Afyonkarahisar’ın tarihi, sanatı, edebiyatı, kültürü, meşhurları, cami ve külliyeleri üzerine araştırmaları bulunmaktadır. Çeşitli dergi ve gazetelerde yayımladığı çalışmaların listesi Afyonkarahisar Edebiyatı adlı kitapta verilmiştir. Merhum İsmail Hızal, okuduklarını, duyduklarını, gördüklerini ve dinlediklerini defterlere not etmeyi çok severdi. İşte bu notlarından birinde Vehbî Mevlidi'nin Afyonkarahisar'da Felâhî Hoca ve Ömer Hoca tarafından sık sık okunduğunu da kaydeder.
Afyonkarahisar’da, Üniversitenin kurulduğu 1992’den itibaren bir canlılık, bir gelişme, bir yenileşme başlar ve 1999 yılına gelinir.
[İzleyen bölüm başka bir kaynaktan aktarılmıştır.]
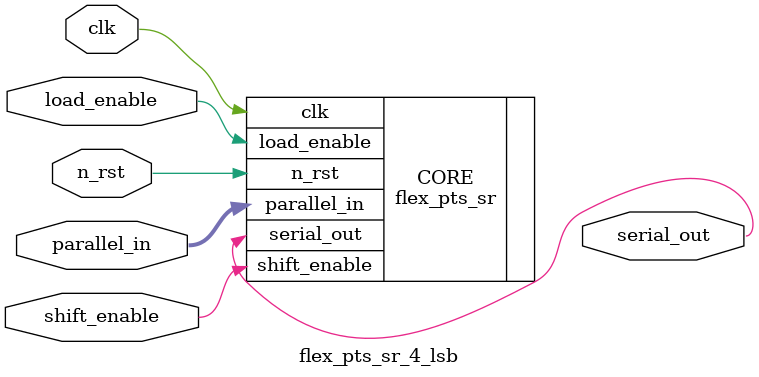
<source format=sv>

module flex_pts_sr_4_lsb
(
	input wire clk,
	input wire n_rst,
	input wire shift_enable,
	input wire load_enable,
	input wire [3:0] parallel_in,
	output reg serial_out 
);

	flex_pts_sr 
	#(
		.NUM_BITS(4),
		.SHIFT_MSB(0)
	)
	CORE(
		.clk(clk),
		.n_rst(n_rst),
		.parallel_in(parallel_in),
		.shift_enable(shift_enable),
		.load_enable(load_enable),
		.serial_out(serial_out)
	);

endmodule
</source>
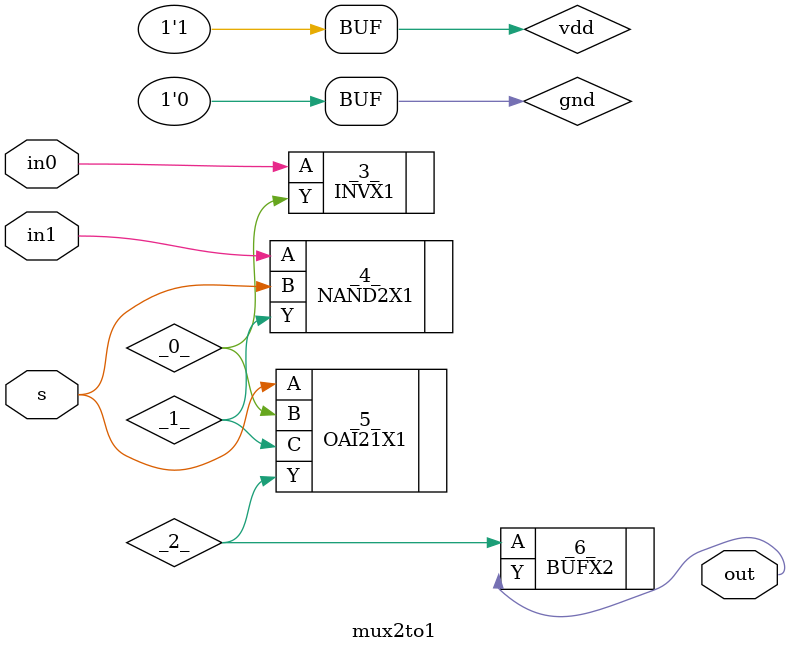
<source format=v>
/* Verilog module written by vlog2Verilog (qflow) */

module mux2to1(
    input in0,
    input in1,
    output out,
    input s
);

wire vdd = 1'b1;
wire gnd = 1'b0;

wire s ;
wire out ;
wire _1_ ;
wire _0_ ;
wire _2_ ;
wire in0 ;
wire in1 ;

FILL SFILL1040x100 (
);

FILL SFILL1520x100 (
);

NAND2X1 _4_ (
    .A(in1),
    .B(s),
    .Y(_1_)
);

FILL SFILL1360x100 (
);

FILL SFILL1680x100 (
);

FILL SFILL3120x100 (
);

BUFX2 _6_ (
    .A(_2_),
    .Y(out)
);

INVX1 _3_ (
    .A(in0),
    .Y(_0_)
);

FILL SFILL3440x100 (
);

FILL SFILL3280x100 (
);

OAI21X1 _5_ (
    .A(s),
    .B(_0_),
    .C(_1_),
    .Y(_2_)
);

FILL SFILL2000x100 (
);

FILL SFILL2960x100 (
);

FILL SFILL1840x100 (
);

FILL SFILL2160x100 (
);

FILL SFILL1200x100 (
);

endmodule

</source>
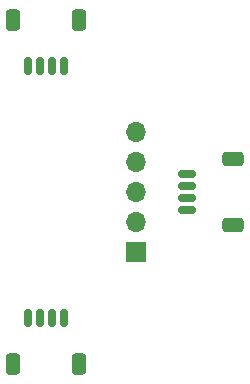
<source format=gbr>
%TF.GenerationSoftware,KiCad,Pcbnew,(6.99.0-2504-g6a9c6e8599)*%
%TF.CreationDate,2023-09-08T01:08:47-07:00*%
%TF.ProjectId,EZO_Qwiic,455a4f5f-5177-4696-9963-2e6b69636164,rev?*%
%TF.SameCoordinates,Original*%
%TF.FileFunction,Soldermask,Top*%
%TF.FilePolarity,Negative*%
%FSLAX46Y46*%
G04 Gerber Fmt 4.6, Leading zero omitted, Abs format (unit mm)*
G04 Created by KiCad (PCBNEW (6.99.0-2504-g6a9c6e8599)) date 2023-09-08 01:08:47*
%MOMM*%
%LPD*%
G01*
G04 APERTURE LIST*
G04 Aperture macros list*
%AMRoundRect*
0 Rectangle with rounded corners*
0 $1 Rounding radius*
0 $2 $3 $4 $5 $6 $7 $8 $9 X,Y pos of 4 corners*
0 Add a 4 corners polygon primitive as box body*
4,1,4,$2,$3,$4,$5,$6,$7,$8,$9,$2,$3,0*
0 Add four circle primitives for the rounded corners*
1,1,$1+$1,$2,$3*
1,1,$1+$1,$4,$5*
1,1,$1+$1,$6,$7*
1,1,$1+$1,$8,$9*
0 Add four rect primitives between the rounded corners*
20,1,$1+$1,$2,$3,$4,$5,0*
20,1,$1+$1,$4,$5,$6,$7,0*
20,1,$1+$1,$6,$7,$8,$9,0*
20,1,$1+$1,$8,$9,$2,$3,0*%
G04 Aperture macros list end*
%ADD10R,1.700000X1.700000*%
%ADD11O,1.700000X1.700000*%
%ADD12RoundRect,0.150000X0.625000X-0.150000X0.625000X0.150000X-0.625000X0.150000X-0.625000X-0.150000X0*%
%ADD13RoundRect,0.250000X0.650000X-0.350000X0.650000X0.350000X-0.650000X0.350000X-0.650000X-0.350000X0*%
%ADD14RoundRect,0.150000X-0.150000X-0.625000X0.150000X-0.625000X0.150000X0.625000X-0.150000X0.625000X0*%
%ADD15RoundRect,0.250000X-0.350000X-0.650000X0.350000X-0.650000X0.350000X0.650000X-0.350000X0.650000X0*%
%ADD16RoundRect,0.150000X0.150000X0.625000X-0.150000X0.625000X-0.150000X-0.625000X0.150000X-0.625000X0*%
%ADD17RoundRect,0.250000X0.350000X0.650000X-0.350000X0.650000X-0.350000X-0.650000X0.350000X-0.650000X0*%
G04 APERTURE END LIST*
D10*
%TO.C,J1*%
X157479999Y-88894999D03*
D11*
X157479999Y-86354999D03*
X157479999Y-83814999D03*
X157479999Y-81274999D03*
X157479999Y-78734999D03*
%TD*%
D12*
%TO.C,J4*%
X161830000Y-85320000D03*
X161830000Y-84320000D03*
X161830000Y-83320000D03*
X161830000Y-82320000D03*
D13*
X165705000Y-81020000D03*
X165705000Y-86620000D03*
%TD*%
D14*
%TO.C,J3*%
X148360000Y-94520000D03*
X149360000Y-94520000D03*
X150360000Y-94520000D03*
X151360000Y-94520000D03*
D15*
X152660000Y-98395000D03*
X147060000Y-98395000D03*
%TD*%
D16*
%TO.C,J2*%
X151360000Y-73120000D03*
X150360000Y-73120000D03*
X149360000Y-73120000D03*
X148360000Y-73120000D03*
D17*
X147060000Y-69245000D03*
X152660000Y-69245000D03*
%TD*%
M02*

</source>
Bu sıralarda Afyonkarahisar Belediyesi ve Afyon Kocatepe Üniversitesi işbirliğiyle Türkiye Cumhuriyeti'nin 75. ve Osmanlı Devleti'nin 700. Kuruluş Yıldönümü anısına Taşpınar Dergisi’nin yeniden çıkarılması düşüncesi oluşur ve hazırlık çalışmalarına başlanır. Bu çalışmalardan olarak Üniversitenin Türk Dili Bölüm Başkanı görevini yürüttüğüm yıllarda Üniversitede görevli Uzman Yusuf İlgar’la birlikte Ankara’ya giderek Afyonkarahisar’ın değerli minyatür ustası merhum Ömer Faruk Atabek’i(ö. 1999) ziyaret etmiş ve gelişmelerden haberdar olmasını sağlamıştık. Taşpınar’ın yeniden akmaya başlayacağını öğrenen merhum Ömer Faruk Atabek çok mütehassis olmuş, derginin yeni dönem ilk sayısının ön kapağındaki "Taşpınar" kompozisyonu minyatürünü çizmiş idi.
Derginin ilk toplantısı, bugün Afyonkarahisar Valilik binası olarak kullanılan, o zamanlar Afyon Belediye Başkanlığı binası olan, anıtın arkasındaki tarihi binada gerçekleştirilmiş; aklımda kaldığı kadarıyla toplantıya Üniversiteden benimle birlikte Türk Dili Okutmanlarından Yusuf İlgar, Vedat Balkan, Erol Ogur, İnkılâp Tarihi Okutmanı Latif Daşdemir, eğitim ve yazar camiasından merhum İsmail Hızal ağabey katılmış idi. Derginin yayın ilkeleri konuşulurken ve yayın kurulu üyeleri belirlenirken merhum Hızal, üniversite hocalarının çoğunlukta oluşundan hareketle-bir art niyeti olmaksızın-"Dergiyi üniversite ele geçirmek istiyor" demiş idi. Toplantıda tek öğretim üyesi olmamın ve toplantıya Bölüm başkanı sıfatıyla katılmamın verdiği cesaretle ve yapıcı bir ifadeyle; "Üstadım, Taşpınar da Üniversite de hepimizin; siz müsterih olunuz.Biz burada bir şey ele geçirmek için değil Afyonkarahisar'a hizmet için bulunuyoruz" diyerek ortamı yumuşatmış idim. Derginin yayın kurulunda Üniversiten sadece Yusuf İlgar'ın yer alacağı, diğer hocaların yazılarıyla, görüş ve tecrübeleriyle dergiye katkı sağlayacakları karara bağlanmış idi. Kısa bir süre sonra Taşpınar, üçüncü devre olarak yayın hayatında akmaya, Türkiye Cumhuriyeti'nin 75. ve Osmanlı Devleti'nin 700. Kuruluş Yıldönümü anısına (Yıl: 1, Sayı: 1, Ekim 1999) çıkan yeni yayın döneminin ilk sayısıyla susamış gönülleri kandırmaya başlamış idi. İşte bu hadise, merhum İsmail Hızal ile biri birimize candan güveni oluşturmuş ve dostluk köprüsünü kurmuş idi. Vefatının 12. Sene-i devriyesinde merhum İsmail Hızal Ağabeyi rahmetle yadediyor; mekanının cennet olmasını Allah’tan niyaz ediyorum.
Merhumu rahmetle anıyorum 1985 veya 86 yıllarında bizi Kütahya'da bulmuş çocuklarla yaptığımız Mevlevi mukabelelerinden bir tanesini de Afyon'da bizi davet ederek yaptırmıştı Mekanı cennet olsun. Ahmet Yıldız. Kütahya İl Kültür eski Müdürü. Üsküdar sanat atölyesi.